Local cache: LLM_PROXY_ADAPTER_DIR (default: /tmp/jarvis-adapters)
S3 storage: s3://{bucket}/{prefix}/{dataset_hash}/adapter.zip
LRU cache: In-memory adapter path cache (max 10 entries, configurable) with optional disk eviction

Resolution order: local cache -> local zip extraction -> S3 download.

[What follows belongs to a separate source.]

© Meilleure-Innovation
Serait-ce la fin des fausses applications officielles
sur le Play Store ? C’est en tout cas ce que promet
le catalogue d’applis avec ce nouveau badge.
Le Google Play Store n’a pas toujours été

Adapter Loading at Inference¶

Adapters are loaded per-request via the adapter_settings field in chat requests:

{
  "messages": [...],
  "adapter_settings": {
    "hash": "abc123",
    "scale": 1.0,
    "enabled": true
  }
}

How each backend handles this:

Backend	Mechanism	Reload Required
GGUF	Destroys model, recreates with `lora_path`	Yes (full reload)
MLX	`load_adapters()` / `remove_lora_layers()`	No (in-place swap)
vLLM	`LoRARequest` per request	No (concurrent)
Transformers	`PeftModel.from_pretrained()`	Partial (merge/unmerge)

Pipeline System¶

The pipeline system orchestrates multi-step model builds: generate training data -> train adapter -> validate -> merge -> convert to GGUF/MLX.

Method	Path	Description
`POST`	`/v1/pipeline/build`	Start pipeline build
`GET`	`/v1/pipeline/status`	Current pipeline status
`POST`	`/v1/pipeline/cancel`	Cancel running pipeline
`GET`	`/v1/pipeline/logs`	SSE stream of build logs
`GET`	`/v1/pipeline/artifacts`	List models/adapters/GGUF/MLX on disk

Pipeline endpoints require superuser JWT authentication.

Embeddings¶

A separate EmbeddingManager provides text embeddings via sentence-transformers:

POST /v1/embeddings

Variable	Default	Description
`JARVIS_EMBEDDING_MODEL`	`all-MiniLM-L6-v2`	Embedding model name

Runs on CPU independently of the LLM backends (384 dimensions by default).

Full API Reference¶

Public API (Port 7704)¶

Method	Path	Auth	Description
`POST`	`/v1/chat/completions`	App auth	OpenAI-compatible chat completions
`GET`	`/v1/models`	None	List loaded models
`GET`	`/v1/engine`	None	Inference engine info
`POST`	`/v1/embeddings`	App auth	Text embeddings
`GET`	`/v1/training/status/{job_id}`	None	Training job status
`GET`	`/v1/adapters/date-keys`	None	Date key vocabulary
`POST`	`/v1/pipeline/build`	Superuser JWT	Start pipeline build
`GET`	`/v1/pipeline/status`	Superuser JWT	Pipeline status
`POST`	`/v1/pipeline/cancel`	Superuser JWT	Cancel pipeline
`GET`	`/v1/pipeline/logs`	Superuser JWT	SSE pipeline logs
`GET`	`/v1/pipeline/artifacts`	Superuser JWT	List on-disk artifacts
`GET`	`/settings/`	Combined auth	List all settings
`PUT`	`/settings/{key}`	Combined auth	Update setting
`POST`	`/internal/queue/enqueue`	App auth	Submit async job
`GET`	`/health`	None	Health check

Internal API (Port 7705)¶

Method	Path	Auth	Description
`POST`	`/internal/model/chat`	Internal token	Run chat inference
`POST`	`/internal/model/chat/stream`	Internal token	Streaming chat (SSE)
`GET`	`/internal/model/models`	Internal token	List loaded models
`POST`	`/internal/model/unload`	Internal token	Unload all models
`POST`	`/internal/model/reload`	Internal token	Reload models
`GET`	`/health`	None	Model service health

Dependencies¶

PostgreSQL --- training jobs table, settings table
Redis --- async job queue
MinIO/S3 (optional) --- adapter artifact storage

Dependents¶

jarvis-command-center --- primary consumer for intent classification and response generation
jarvis-tts --- LLM-generated wake word responses

Impact if Down¶

No LLM-based command parsing or response generation. Voice commands requiring intent classification will fail. Commands with pre_route() fast-path matching may still work.